Now : "The government is orchestrating the wind-down of Granite, the complex web of companies created by Northern Rock to raise billions of pounds on international capital markets using its mortgage book as collateral. Granite's £35bn of assets will be sold and investors in the bonds it has issued will be repaid."

Presumably 'selling the assets' means selling on the loans to someone else. Correct me if I'm wrong, but this wouldn't seem to be the best financial climate for unloading £35bn of mortgages.

If they can't raise enough money ? "Taxpayers could face a loss of £3bn on the wind-down."

Remember the Paulson plan, to buy out 'troubled assets', rejected by Congress then passed because otherwise the entire world financial system would collapse ?

Since then, if Caroline Baum is correct, Paulson and his advisers have been making it up as they go along.

Every time Treasury Secretary Hank Paulson updates us on the government’s efforts to stabilize the financial system and announces the latest twist in the Troubled Asset Relief Program, I get a sinking feeling in my stomach.

I know he will introduce a host of new acronyms for new lending facilities to rescue new asset classes from new and anticipated distress.

And I know that, no matter how hard I focus on what he says or how many times I read the press release and accompanying stories, I won’t be able to get my arms around the details.

And then it hits me. There are no details. Only a set of loosely linked concepts -- something between a trial balloon and a hot-air dirigible -- that flows out in a stream-of- consciousness format, with the details to be filled in later.

There were no details when Paulson delivered a three-page draft of a bailout proposal to Congress in September, authorizing him to spend $700 billion buying “troubled assets” from banks, with no questions asked and no provision for oversight.

There were no details when Paulson announced in October that he was shifting gears and using the congressionally authorized funds to recapitalize the banks, a provision of the Emergency Economic Stabilization Act of 2008 and an option Paulson had dismissed weeks earlier in favor of buying troubled assets through some kind of reverse auction.

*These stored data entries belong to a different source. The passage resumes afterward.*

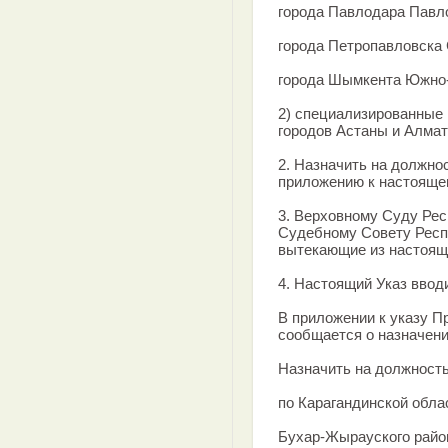
города Павлодара Павл
города Петропавловска 
города Шымкента Южно-
2) специализированные
городов Астаны и Алмат
2. Назначить на должно
приложению к настоящем
3. Верховному Суду Ре
Судебному Совету Респ
вытекающие из настояще
4. Настоящий Указ ввод
В приложении к указу П
сообщается о назначени
Назначить на должность
по Карагандинской обла
Бухар-Жырауского райо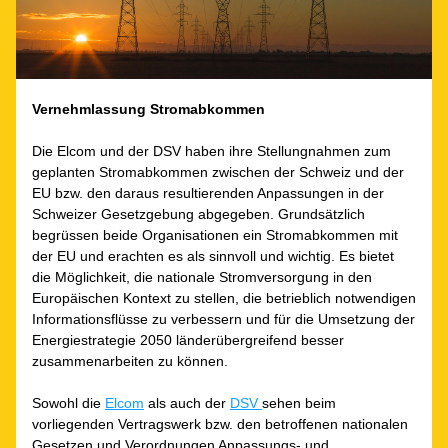
Vernehmlassung Stromabkommen
Die Elcom und der DSV haben ihre Stellungnahmen zum 
geplanten Stromabkommen zwischen der Schweiz und der 
EU bzw. den daraus resultierenden Anpassungen in der 
Schweizer Gesetzgebung abgegeben. Grundsätzlich 
begrüssen beide Organisationen ein Stromabkommen mit 
der EU und erachten es als sinnvoll und wichtig. Es bietet 
die Möglichkeit, die nationale Stromversorgung in den 
Europäischen Kontext zu stellen, die betrieblich notwendigen 
Informationsflüsse zu verbessern und für die Umsetzung der 
Energiestrategie 2050 länderübergreifend besser 
zusammenarbeiten zu können. 
Sowohl die 
Elcom
 als auch der 
DSV 
sehen beim 
vorliegenden Vertragswerk bzw. den betroffenen nationalen 
Gesetzen und Verordnungen Anpassungs- und 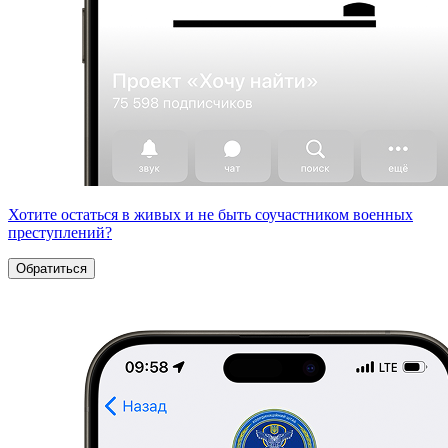
Хотите остаться в живых и не быть соучастником военных
преступлений?
Обратиться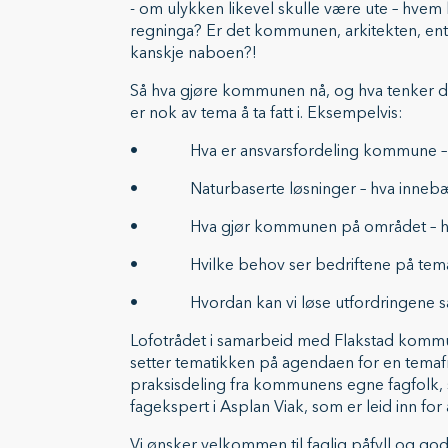
- om ulykken likevel skulle være ute – hvem
regninga? Er det kommunen, arkitekten, ent
kanskje naboen?!
Så hva gjøre kommunen nå, og hva tenker d
er nok av tema å ta fatt i. Eksempelvis:
• Hva er ansvarsfordeling kommune – e
• Naturbaserte løsninger – hva innebæ
• Hva gjør kommunen på området – hitt
• Hvilke behov ser bedriftene på tem
• Hvordan kan vi løse utfordringene
Lofotrådet i samarbeid med Flakstad ko
setter tematikken på agendaen for en temafr
praksisdeling fra kommunens egne fagfolk,
fagekspert i Asplan Viak, som er leid inn fo
Vi ønsker velkommen til faglig påfyll og go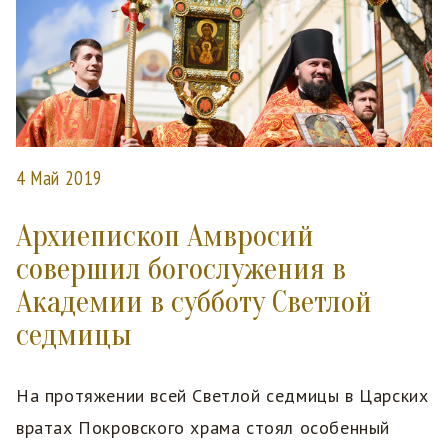
4 Май 2019
Архиепископ Амвросий
совершил богослужения в
Академии в субботу Светлой
седмицы
На протяжении всей Светлой седмицы в Царских
вратах Покровского храма стоял особенный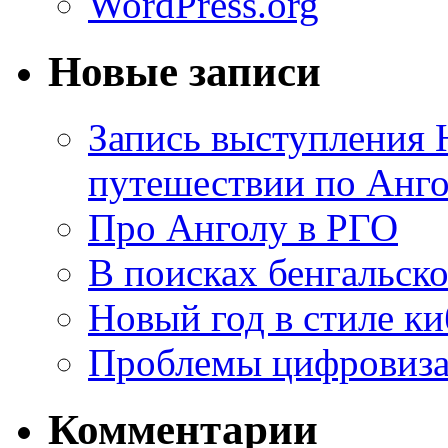
WordPress.org
Новые записи
Запись выступления 
путешествии по Анго
Про Анголу в РГО
В поисках бенгальско
Новый год в стиле к
Проблемы цифровиз
Комментарии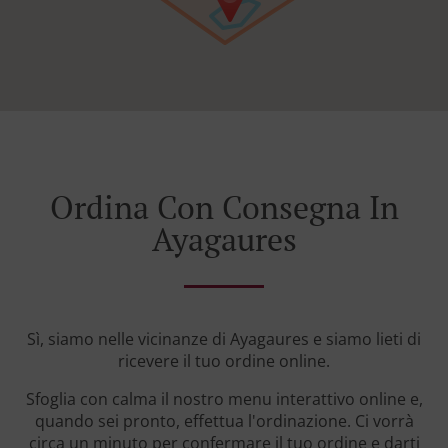
Ordina Con Consegna In
Ayagaures
Sì, siamo nelle vicinanze di Ayagaures e siamo lieti di
ricevere il tuo ordine online.
Sfoglia con calma il nostro menu interattivo online e,
quando sei pronto, effettua l'ordinazione. Ci vorrà
circa un minuto per confermare il tuo ordine e darti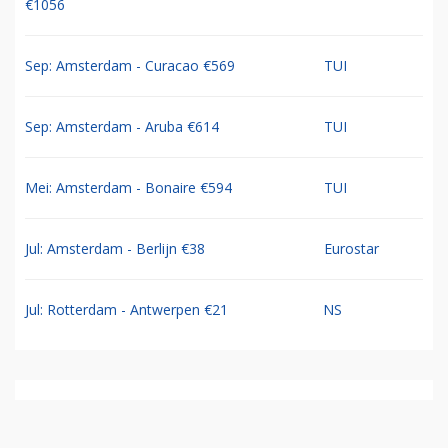
€1056
Sep: Amsterdam - Curacao €569
TUI
Sep: Amsterdam - Aruba €614
TUI
Mei: Amsterdam - Bonaire €594
TUI
Jul: Amsterdam - Berlijn €38
Eurostar
Jul: Rotterdam - Antwerpen €21
NS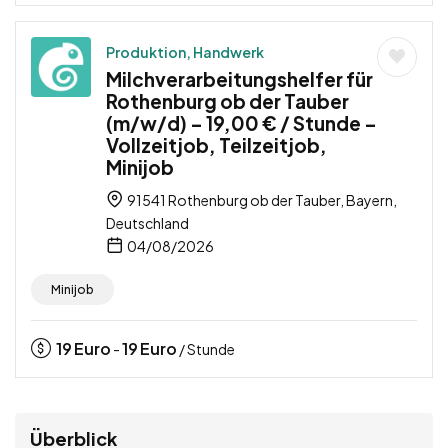
Produktion, Handwerk
Milchverarbeitungshelfer für
Rothenburg ob der Tauber
(m/w/d) – 19,00 € / Stunde –
Vollzeitjob, Teilzeitjob,
Minijob
91541 Rothenburg ob der Tauber, Bayern,
Deutschland
04/08/2026
Minijob
19
Euro
19
Euro
-
/ Stunde
Überblick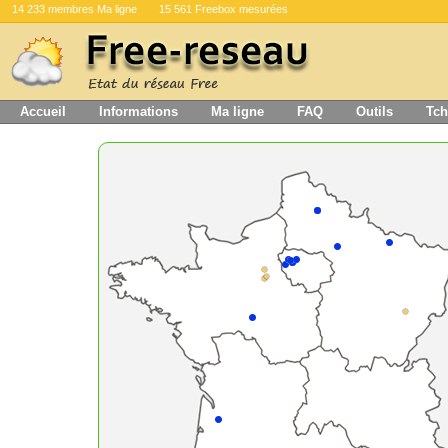
14 233 membres Ma ligne
15 561 Freebox mesurées
Accueil
Informations
Ma ligne
FAQ
Outils
Tch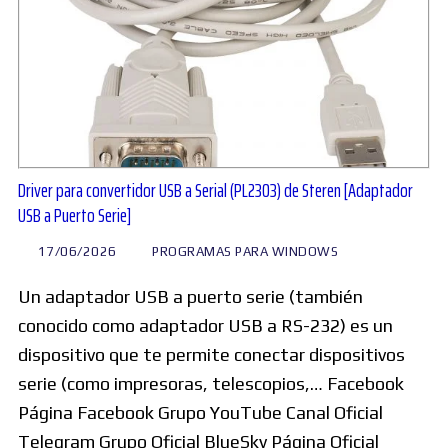
Driver para convertidor USB a Serial (PL2303) de Steren [Adaptador
USB a Puerto Serie]
17/06/2026
PROGRAMAS PARA WINDOWS
Un adaptador USB a puerto serie (también
conocido como adaptador USB a RS-232) es un
dispositivo que te permite conectar dispositivos
serie (como impresoras, telescopios,… Facebook
Página Facebook Grupo YouTube Canal Oficial
Telegram Grupo Oficial BlueSky Página Oficial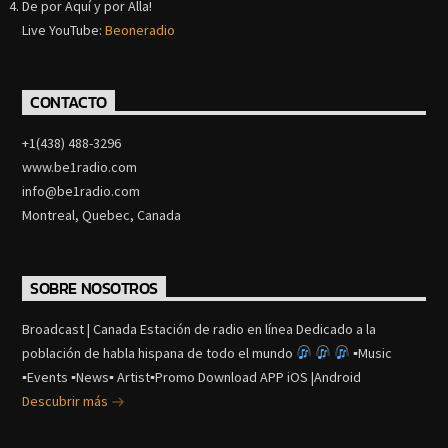
De por Aquí y por Alla!
Live YouTube:
Beoneradio
CONTACTO
+1(438) 488-3296
www.be1radio.com
info@be1radio.com
Montreal, Quebec, Canada
SOBRE NOSOTROS
Broadcast | Canada Estación de radio en línea Dedicado a la
población de habla hispana de todo el mundo
▪Music
▪Events ▪News▪ Artist▪Promo Download APP iOS |Android
Descubrir más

... Too bad it was a non-starter ...

Last week, Paulson announced that TARP, the program for buying troubled assets, was dead. (How can you have a TARP without the “T” and the “A?”) In its reincarnated form, the program will be reoriented toward helping the consumer.

There were no details.


Now to be fair, it may well be that what prevented ? postponed ? world financial meltdown eight weeks back was simply the fact that somebody was being given lots of money to do something. Markets are strange things. In that context the details aren't so important. But it certainly doesn't fill one with confidence to realise that the people at the top during the years when the disaster was being constructed don't seem terribly sure as to what to do next.

4 comments:

Anonymous said...

"It'll get worse before it gets better."

Check out the Chancellors' plans to force banks to loan money to 'small businesses'...

Anonymous said...

" . . this wouldn't seem to be the best financial climate for unloading £35bn of mortgages."

I'm surprised that anybody would still think that the shysters in office have any financial sense. After all, Mr Brown has form on this kind of incompetence.

Malthebof said...

If economics is a science, and economists are scientists, how come none of then saw this 'downturn' coming.

Homophobic Horse said...

Broon is consciously bankrupting the country so it can be forced to fully join in the single Euro currency.